Travailleur acharné sur l’anneau panonnais si cher au VCE, le club de son cœur, Manzin déroule ses gammes quotidiennement sous l’œil avisé de Fabrice Bénard, son entraîneur. Les premiers résultats nationaux sont fracassants et ne font que confirmer son indéniable potentiel. Un doublé en or (2009, 2010) sur la course aux points chez les cadets aux championnats de France de l’Avenir sur piste achève de convaincre le coureur et son entourage de la nécessité d’exporter le diamant brut. Direction le pôle espoirs de la Roche-sur-Yon (Vendée). A 15 ans et demi, Lorrenzo fait le grand saut.

Dans l’ouest de la France, l’adolescent a l’avantage de ne pas s’enfoncer en terre inconnue. Accueilli à Châteaubriant (Loire-Atlantique) par Georges-Henry Nomary, le frère de Jean-Marc, alors président du VCE, Lorrenzo Manzin réalise aujourd’hui pleinement la chance qu’il a eue. « C’est en grande partie grâce à eux si j’en suis là. Sans eux, je n’aurai probablement jamais roulé à ce niveau. Et puis avec la FDJ et les Madiot pas loin, j’avais les bonnes cartes en mains pour réussir. » Ne reste plus qu’au stagiaire de la Française des Jeux à mettre ses atouts sur la table pour empocher la mise.

## [ACTIVITÉS]
- 1) Dans le texte sur Lorrenzo Manzin, relevez toutes les personnes désignées à la fois par un prénom et un nom de famille.
- 2) Recopiez le passage du texte sur Lorrenzo Manzin qui va de « Dans l’ouest de » à « empocher la mise. ».
Appuyez-vous uniquement sur le texte pour répondre.

## [DONNÉES DISPONIBLES]
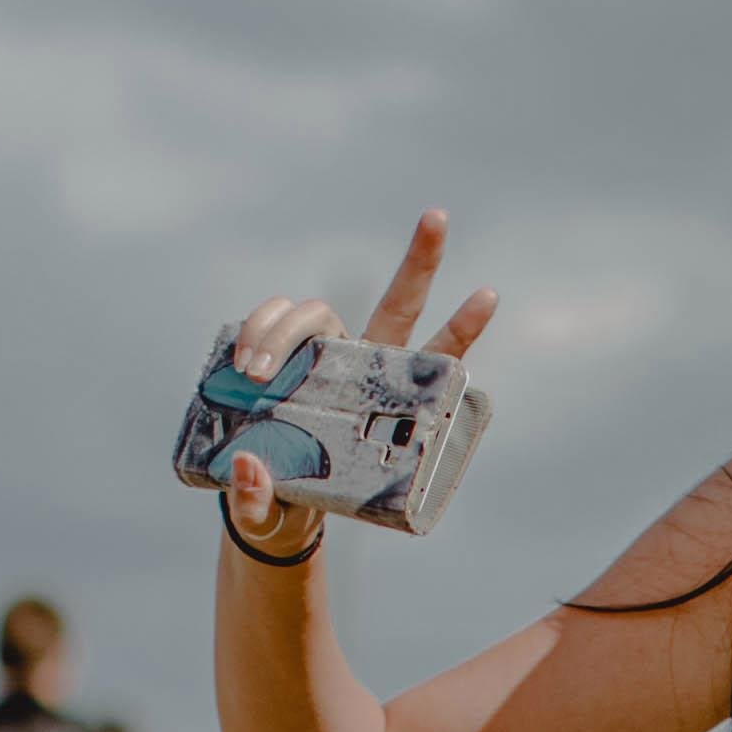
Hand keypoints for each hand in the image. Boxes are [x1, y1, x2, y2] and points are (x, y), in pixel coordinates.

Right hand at [217, 213, 498, 559]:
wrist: (262, 497)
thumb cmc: (285, 504)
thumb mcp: (271, 515)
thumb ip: (258, 501)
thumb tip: (247, 468)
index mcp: (382, 406)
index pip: (432, 362)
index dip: (461, 329)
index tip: (491, 293)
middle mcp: (362, 368)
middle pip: (398, 305)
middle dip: (421, 261)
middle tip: (438, 217)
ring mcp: (322, 354)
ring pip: (314, 313)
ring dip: (281, 331)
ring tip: (255, 373)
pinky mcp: (281, 350)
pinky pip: (271, 319)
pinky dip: (256, 329)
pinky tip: (241, 358)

## [CORRIGÉ]
- 1) Fabrice Bénard, Georges-Henry Nomary, Lorrenzo Manzin

- 2)
Dans l’ouest de la France, l’adolescent a l’avantage de ne pas s’enfoncer en terre inconnue. Accueilli à Châteaubriant (Loire-Atlantique) par Georges-Henry Nomary, le frère de Jean-Marc, alors président du VCE, Lorrenzo Manzin réalise aujourd’hui pleinement la chance qu’il a eue. « C’est en grande partie grâce à eux si j’en suis là. Sans eux, je n’aurai probablement jamais roulé à ce niveau. Et puis avec la FDJ et les Madiot pas loin, j’avais les bonnes cartes en mains pour réussir. » Ne reste plus qu’au stagiaire de la Française des Jeux à mettre ses atouts sur la table pour empocher la mise.